MindVoice Research Project, ESC Group
Technology
Python, TensorFlow, Git, GitHub, Weights & Biases
Timeline
May 2023 – Present
Role
Research Assistant
Location
ESC Group, University at Buffalo, Buffalo, New York, USA
Our Paper got Accepted to IEEE/ACM Chase’ 24! Anarghya Das, Puru Soni, Ming-Chun Huang, Wenyao Xu, “Multimodal Speech Recognition using EEG and Audio Signals: A Novel Approach for Enhancing ASR Systems”, IEEE International Conference on Connected Health: Applications, Systems and Engineering Technologies [CHASE’24], Wilmington, Delaware, USA, June 2024
I’m currently collaborating on the MindVoice research project, mentored by Wenyao Xu, to improve Automatic Speech Recognition (ASR) for people with speech impairments by adopting a combination of Audio and Brainwave (EEG) data.
We used Python to extract MFCCs from Noisy Audio with the Librosa library, and Frequency Domain Cross Covariance Matrices from EEG with NumPy.

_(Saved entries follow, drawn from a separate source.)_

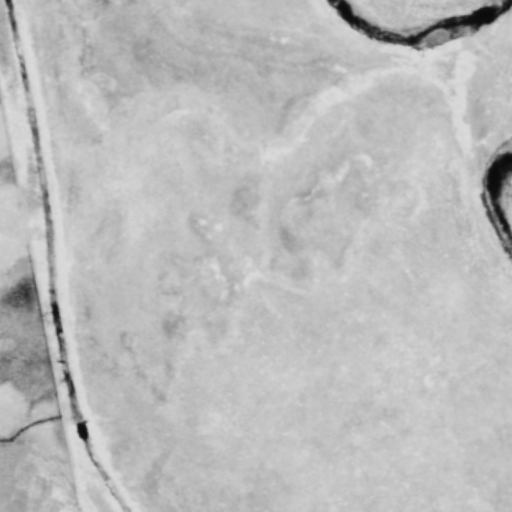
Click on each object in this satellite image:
river: (510, 19)
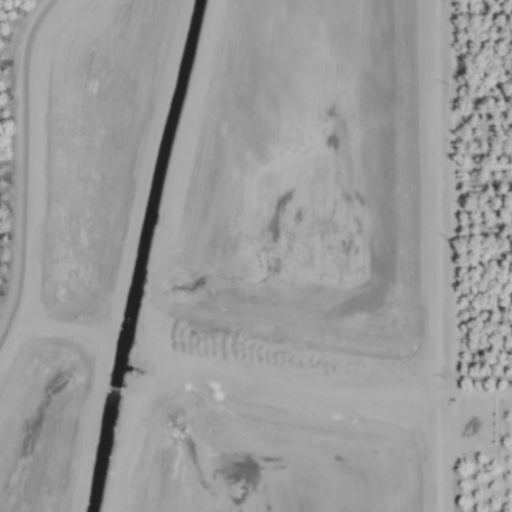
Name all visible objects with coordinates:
crop: (256, 256)
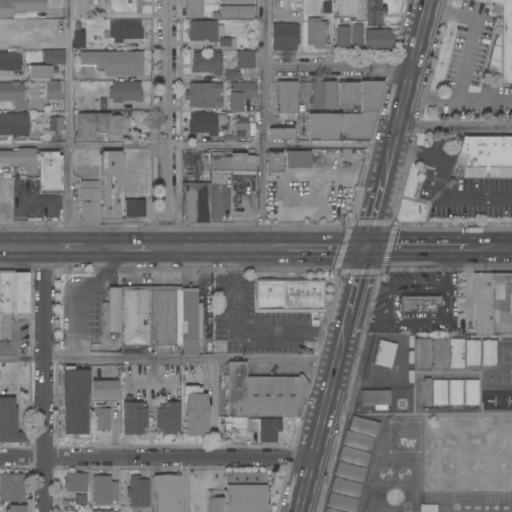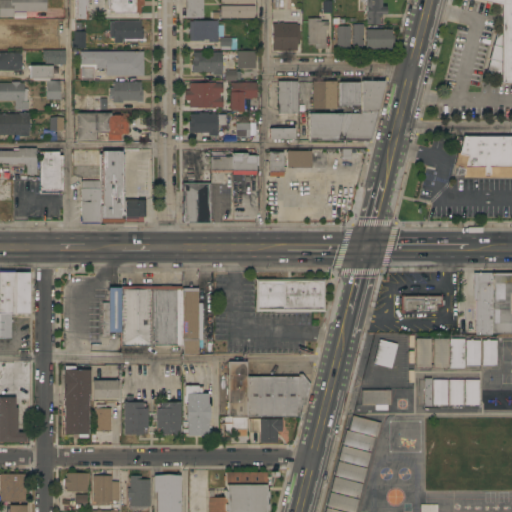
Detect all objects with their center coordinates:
building: (237, 1)
building: (238, 1)
building: (20, 6)
building: (21, 6)
building: (123, 6)
building: (124, 6)
building: (193, 8)
building: (78, 9)
building: (81, 9)
building: (192, 9)
building: (372, 11)
building: (373, 11)
building: (236, 12)
building: (237, 12)
building: (125, 30)
building: (202, 30)
building: (124, 31)
building: (205, 31)
building: (315, 33)
building: (316, 33)
road: (422, 35)
building: (356, 36)
building: (357, 36)
building: (284, 37)
building: (285, 37)
building: (342, 37)
building: (342, 37)
building: (504, 38)
building: (78, 39)
building: (100, 39)
building: (377, 39)
building: (378, 39)
building: (79, 40)
building: (227, 43)
building: (502, 44)
building: (53, 57)
building: (53, 57)
building: (245, 59)
building: (232, 60)
building: (246, 60)
building: (9, 61)
building: (10, 61)
building: (114, 62)
building: (207, 62)
road: (466, 62)
building: (206, 63)
building: (111, 64)
road: (339, 68)
building: (40, 72)
road: (265, 74)
building: (232, 75)
building: (46, 80)
building: (52, 90)
building: (126, 91)
building: (126, 91)
building: (14, 94)
building: (14, 94)
building: (241, 94)
building: (241, 94)
building: (323, 94)
building: (348, 94)
building: (348, 94)
building: (203, 95)
building: (204, 95)
building: (322, 95)
building: (286, 97)
building: (286, 97)
building: (347, 118)
road: (401, 118)
building: (349, 119)
building: (56, 122)
building: (202, 123)
building: (205, 123)
building: (14, 124)
building: (15, 124)
building: (55, 124)
road: (168, 124)
road: (71, 125)
building: (101, 125)
building: (100, 126)
building: (242, 130)
building: (242, 130)
road: (455, 130)
building: (281, 134)
building: (281, 134)
road: (197, 148)
building: (484, 156)
building: (20, 159)
building: (21, 159)
building: (297, 159)
building: (298, 159)
building: (484, 159)
building: (233, 164)
building: (274, 164)
building: (275, 165)
building: (49, 172)
building: (50, 173)
building: (211, 184)
building: (111, 187)
road: (442, 188)
building: (103, 192)
parking lot: (462, 193)
road: (260, 199)
building: (89, 201)
building: (194, 202)
building: (134, 208)
road: (380, 208)
building: (133, 209)
road: (83, 249)
road: (145, 249)
road: (220, 249)
road: (494, 249)
road: (22, 250)
road: (321, 250)
road: (423, 250)
road: (440, 267)
road: (400, 286)
road: (359, 291)
building: (290, 295)
building: (290, 296)
building: (12, 299)
building: (12, 299)
building: (482, 302)
building: (420, 303)
building: (492, 303)
building: (501, 303)
building: (420, 304)
building: (115, 310)
building: (137, 315)
building: (168, 315)
building: (154, 317)
road: (370, 318)
road: (434, 318)
building: (105, 319)
building: (190, 321)
parking lot: (257, 322)
road: (249, 331)
building: (471, 352)
building: (422, 353)
building: (422, 353)
building: (439, 353)
building: (440, 353)
building: (455, 353)
building: (456, 353)
building: (471, 353)
building: (488, 353)
building: (488, 353)
building: (384, 354)
building: (384, 354)
road: (170, 358)
road: (46, 381)
building: (104, 389)
building: (105, 390)
building: (427, 392)
building: (434, 392)
building: (439, 392)
building: (454, 392)
building: (455, 392)
building: (470, 392)
building: (471, 392)
building: (263, 393)
road: (331, 393)
building: (264, 394)
building: (375, 397)
building: (376, 398)
building: (75, 402)
building: (75, 402)
building: (196, 411)
building: (195, 412)
building: (134, 417)
building: (167, 417)
building: (102, 418)
building: (133, 418)
building: (101, 419)
building: (167, 419)
building: (9, 421)
building: (9, 422)
building: (233, 426)
building: (363, 426)
building: (364, 426)
building: (264, 429)
building: (267, 430)
building: (357, 441)
building: (357, 441)
building: (353, 456)
building: (354, 456)
road: (157, 457)
building: (349, 472)
building: (350, 472)
building: (75, 482)
building: (76, 483)
road: (308, 483)
building: (11, 487)
building: (345, 487)
building: (346, 487)
building: (12, 488)
building: (104, 490)
building: (104, 490)
building: (138, 492)
building: (138, 492)
building: (166, 493)
building: (167, 493)
building: (239, 493)
building: (240, 494)
building: (79, 499)
building: (81, 499)
building: (341, 502)
building: (341, 503)
building: (16, 508)
building: (17, 509)
building: (330, 510)
building: (330, 510)
building: (105, 511)
building: (105, 511)
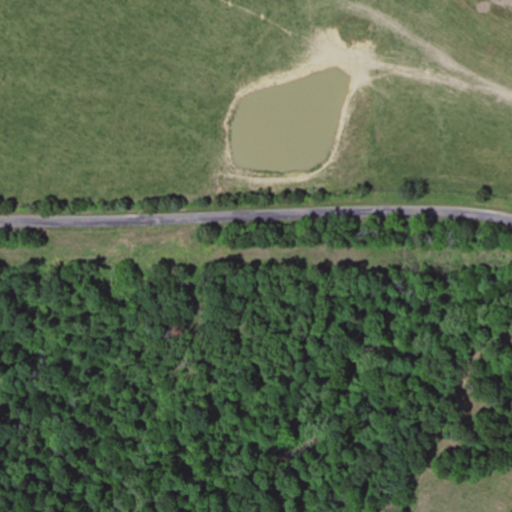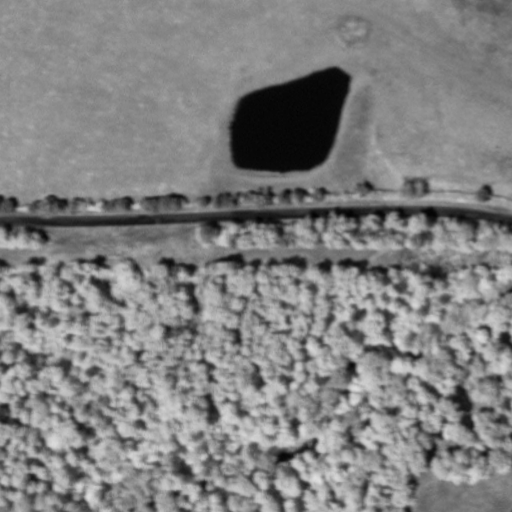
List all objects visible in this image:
road: (256, 219)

I took a Multimodal approach and utilized TensorFlow to implement a GRU encoder for Audio MFCCs and a Convolutional Neural Network encoder for EEG Frequency Domain Cross Covariance Matrices (see figure).
We wrote a paper detailing our efforts and results, including the effects of noisy audio on the multimodal model. Multimodal model was found to be more robust to noise compared to the Audio-only model.